**PROBLEM STATEMENT:**
Restate the records in their entirety, word for word.

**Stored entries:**
= = =
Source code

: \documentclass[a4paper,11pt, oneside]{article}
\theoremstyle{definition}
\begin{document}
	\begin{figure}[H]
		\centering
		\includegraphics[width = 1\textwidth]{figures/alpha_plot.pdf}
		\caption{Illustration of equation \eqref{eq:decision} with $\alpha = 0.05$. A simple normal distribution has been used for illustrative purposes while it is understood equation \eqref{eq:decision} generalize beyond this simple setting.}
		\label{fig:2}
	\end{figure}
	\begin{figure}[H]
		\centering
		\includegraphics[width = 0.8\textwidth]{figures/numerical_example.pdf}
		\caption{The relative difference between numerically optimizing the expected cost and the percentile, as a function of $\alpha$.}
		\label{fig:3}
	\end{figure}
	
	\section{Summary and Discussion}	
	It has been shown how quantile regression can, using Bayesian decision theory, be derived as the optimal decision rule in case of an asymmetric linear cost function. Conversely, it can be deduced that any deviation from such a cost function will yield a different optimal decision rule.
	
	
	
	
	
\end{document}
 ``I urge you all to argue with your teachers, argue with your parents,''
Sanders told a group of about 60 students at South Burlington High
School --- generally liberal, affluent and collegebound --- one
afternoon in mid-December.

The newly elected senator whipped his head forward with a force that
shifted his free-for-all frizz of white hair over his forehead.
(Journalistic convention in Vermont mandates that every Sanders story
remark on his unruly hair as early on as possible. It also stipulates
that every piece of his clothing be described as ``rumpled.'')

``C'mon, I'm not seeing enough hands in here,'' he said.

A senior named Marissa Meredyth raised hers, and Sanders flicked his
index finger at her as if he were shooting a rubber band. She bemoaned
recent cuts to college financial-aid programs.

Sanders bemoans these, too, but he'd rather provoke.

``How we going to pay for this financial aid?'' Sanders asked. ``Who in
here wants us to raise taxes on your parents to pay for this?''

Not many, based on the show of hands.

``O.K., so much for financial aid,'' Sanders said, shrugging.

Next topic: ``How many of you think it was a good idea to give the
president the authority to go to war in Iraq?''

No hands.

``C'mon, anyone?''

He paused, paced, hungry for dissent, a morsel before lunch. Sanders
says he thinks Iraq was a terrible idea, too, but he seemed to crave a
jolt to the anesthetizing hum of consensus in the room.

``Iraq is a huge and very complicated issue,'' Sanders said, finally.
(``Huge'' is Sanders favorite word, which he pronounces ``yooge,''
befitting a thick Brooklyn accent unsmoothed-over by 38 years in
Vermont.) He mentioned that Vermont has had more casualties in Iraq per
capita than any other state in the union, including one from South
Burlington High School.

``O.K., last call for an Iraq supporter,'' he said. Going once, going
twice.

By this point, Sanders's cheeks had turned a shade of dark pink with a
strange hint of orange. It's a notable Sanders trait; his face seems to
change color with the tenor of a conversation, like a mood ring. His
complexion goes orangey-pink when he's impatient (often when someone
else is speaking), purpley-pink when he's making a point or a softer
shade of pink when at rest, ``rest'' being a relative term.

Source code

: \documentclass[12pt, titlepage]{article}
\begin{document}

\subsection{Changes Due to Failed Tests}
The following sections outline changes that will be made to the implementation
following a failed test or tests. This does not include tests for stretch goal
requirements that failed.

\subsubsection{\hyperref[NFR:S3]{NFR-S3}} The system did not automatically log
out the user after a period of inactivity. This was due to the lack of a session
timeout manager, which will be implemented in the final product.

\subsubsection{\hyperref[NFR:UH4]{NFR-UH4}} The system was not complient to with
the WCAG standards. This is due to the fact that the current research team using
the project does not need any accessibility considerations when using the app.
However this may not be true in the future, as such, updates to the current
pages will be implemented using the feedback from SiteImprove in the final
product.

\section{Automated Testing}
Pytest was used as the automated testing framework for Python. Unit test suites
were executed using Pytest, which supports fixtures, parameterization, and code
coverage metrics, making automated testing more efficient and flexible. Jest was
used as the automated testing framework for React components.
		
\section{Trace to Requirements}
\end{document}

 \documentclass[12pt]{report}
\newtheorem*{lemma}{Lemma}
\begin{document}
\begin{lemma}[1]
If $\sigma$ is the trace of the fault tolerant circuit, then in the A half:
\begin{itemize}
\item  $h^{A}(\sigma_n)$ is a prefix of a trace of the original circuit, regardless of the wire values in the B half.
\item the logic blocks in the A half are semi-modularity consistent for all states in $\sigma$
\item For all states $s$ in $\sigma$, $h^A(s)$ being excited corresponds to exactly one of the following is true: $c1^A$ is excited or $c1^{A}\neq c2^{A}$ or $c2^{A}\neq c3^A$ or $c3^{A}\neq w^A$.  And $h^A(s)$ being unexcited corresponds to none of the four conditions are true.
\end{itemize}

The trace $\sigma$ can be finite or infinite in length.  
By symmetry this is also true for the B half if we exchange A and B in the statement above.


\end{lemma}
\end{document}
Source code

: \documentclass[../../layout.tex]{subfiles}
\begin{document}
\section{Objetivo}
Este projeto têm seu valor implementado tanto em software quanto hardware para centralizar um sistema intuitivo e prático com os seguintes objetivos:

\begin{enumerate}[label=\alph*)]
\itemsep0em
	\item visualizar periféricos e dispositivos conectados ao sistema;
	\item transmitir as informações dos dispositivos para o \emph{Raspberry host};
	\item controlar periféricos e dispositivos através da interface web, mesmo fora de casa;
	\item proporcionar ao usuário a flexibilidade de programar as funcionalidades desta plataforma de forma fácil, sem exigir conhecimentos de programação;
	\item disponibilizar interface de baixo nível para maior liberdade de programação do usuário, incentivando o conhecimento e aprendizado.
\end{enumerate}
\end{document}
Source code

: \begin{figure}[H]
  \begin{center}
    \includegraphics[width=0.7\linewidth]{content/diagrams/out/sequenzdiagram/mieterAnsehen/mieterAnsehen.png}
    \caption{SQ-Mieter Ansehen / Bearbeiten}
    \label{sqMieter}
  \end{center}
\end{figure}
= = =
**ANSWER BOX:**
Source code

: \documentclass[a4paper,11pt, oneside]{article}
\theoremstyle{definition}
\begin{document}
	\begin{figure}[H]
		\centering
		\includegraphics[width = 1\textwidth]{figures/alpha_plot.pdf}
		\caption{Illustration of equation \eqref{eq:decision} with $\alpha = 0.05$. A simple normal distribution has been used for illustrative purposes while it is understood equation \eqref{eq:decision} generalize beyond this simple setting.}
		\label{fig:2}
	\end{figure}
	\begin{figure}[H]
		\centering
		\includegraphics[width = 0.8\textwidth]{figures/numerical_example.pdf}
		\caption{The relative difference between numerically optimizing the expected cost and the percentile, as a function of $\alpha$.}
		\label{fig:3}
	\end{figure}
	
	\section{Summary and Discussion}	
	It has been shown how quantile regression can, using Bayesian decision theory, be derived as the optimal decision rule in case of an asymmetric linear cost function. Conversely, it can be deduced that any deviation from such a cost function will yield a different optimal decision rule.
	
	
	
	
	
\end{document}
 ``I urge you all to argue with your teachers, argue with your parents,''
Sanders told a group of about 60 students at South Burlington High
School --- generally liberal, affluent and collegebound --- one
afternoon in mid-December.

The newly elected senator whipped his head forward with a force that
shifted his free-for-all frizz of white hair over his forehead.
(Journalistic convention in Vermont mandates that every Sanders story
remark on his unruly hair as early on as possible. It also stipulates
that every piece of his clothing be described as ``rumpled.'')

``C'mon, I'm not seeing enough hands in here,'' he said.

A senior named Marissa Meredyth raised hers, and Sanders flicked his
index finger at her as if he were shooting a rubber band. She bemoaned
recent cuts to college financial-aid programs.

Sanders bemoans these, too, but he'd rather provoke.

``How we going to pay for this financial aid?'' Sanders asked. ``Who in
here wants us to raise taxes on your parents to pay for this?''

Not many, based on the show of hands.

``O.K., so much for financial aid,'' Sanders said, shrugging.

Next topic: ``How many of you think it was a good idea to give the
president the authority to go to war in Iraq?''

No hands.

``C'mon, anyone?''

He paused, paced, hungry for dissent, a morsel before lunch. Sanders
says he thinks Iraq was a terrible idea, too, but he seemed to crave a
jolt to the anesthetizing hum of consensus in the room.

``Iraq is a huge and very complicated issue,'' Sanders said, finally.
(``Huge'' is Sanders favorite word, which he pronounces ``yooge,''
befitting a thick Brooklyn accent unsmoothed-over by 38 years in
Vermont.) He mentioned that Vermont has had more casualties in Iraq per
capita than any other state in the union, including one from South
Burlington High School.

``O.K., last call for an Iraq supporter,'' he said. Going once, going
twice.

By this point, Sanders's cheeks had turned a shade of dark pink with a
strange hint of orange. It's a notable Sanders trait; his face seems to
change color with the tenor of a conversation, like a mood ring. His
complexion goes orangey-pink when he's impatient (often when someone
else is speaking), purpley-pink when he's making a point or a softer
shade of pink when at rest, ``rest'' being a relative term.

Source code

: \documentclass[12pt, titlepage]{article}
\begin{document}

\subsection{Changes Due to Failed Tests}
The following sections outline changes that will be made to the implementation
following a failed test or tests. This does not include tests for stretch goal
requirements that failed.

\subsubsection{\hyperref[NFR:S3]{NFR-S3}} The system did not automatically log
out the user after a period of inactivity. This was due to the lack of a session
timeout manager, which will be implemented in the final product.

\subsubsection{\hyperref[NFR:UH4]{NFR-UH4}} The system was not complient to with
the WCAG standards. This is due to the fact that the current research team using
the project does not need any accessibility considerations when using the app.
However this may not be true in the future, as such, updates to the current
pages will be implemented using the feedback from SiteImprove in the final
product.

\section{Automated Testing}
Pytest was used as the automated testing framework for Python. Unit test suites
were executed using Pytest, which supports fixtures, parameterization, and code
coverage metrics, making automated testing more efficient and flexible. Jest was
used as the automated testing framework for React components.
		
\section{Trace to Requirements}
\end{document}

 \documentclass[12pt]{report}
\newtheorem*{lemma}{Lemma}
\begin{document}
\begin{lemma}[1]
If $\sigma$ is the trace of the fault tolerant circuit, then in the A half:
\begin{itemize}
\item  $h^{A}(\sigma_n)$ is a prefix of a trace of the original circuit, regardless of the wire values in the B half.
\item the logic blocks in the A half are semi-modularity consistent for all states in $\sigma$
\item For all states $s$ in $\sigma$, $h^A(s)$ being excited corresponds to exactly one of the following is true: $c1^A$ is excited or $c1^{A}\neq c2^{A}$ or $c2^{A}\neq c3^A$ or $c3^{A}\neq w^A$.  And $h^A(s)$ being unexcited corresponds to none of the four conditions are true.
\end{itemize}

The trace $\sigma$ can be finite or infinite in length.  
By symmetry this is also true for the B half if we exchange A and B in the statement above.


\end{lemma}
\end{document}
Source code

: \documentclass[../../layout.tex]{subfiles}
\begin{document}
\section{Objetivo}
Este projeto têm seu valor implementado tanto em software quanto hardware para centralizar um sistema intuitivo e prático com os seguintes objetivos:

\begin{enumerate}[label=\alph*)]
\itemsep0em
	\item visualizar periféricos e dispositivos conectados ao sistema;
	\item transmitir as informações dos dispositivos para o \emph{Raspberry host};
	\item controlar periféricos e dispositivos através da interface web, mesmo fora de casa;
	\item proporcionar ao usuário a flexibilidade de programar as funcionalidades desta plataforma de forma fácil, sem exigir conhecimentos de programação;
	\item disponibilizar interface de baixo nível para maior liberdade de programação do usuário, incentivando o conhecimento e aprendizado.
\end{enumerate}
\end{document}
Source code

: \begin{figure}[H]
  \begin{center}
    \includegraphics[width=0.7\linewidth]{content/diagrams/out/sequenzdiagram/mieterAnsehen/mieterAnsehen.png}
    \caption{SQ-Mieter Ansehen / Bearbeiten}
    \label{sqMieter}
  \end{center}
\end{figure}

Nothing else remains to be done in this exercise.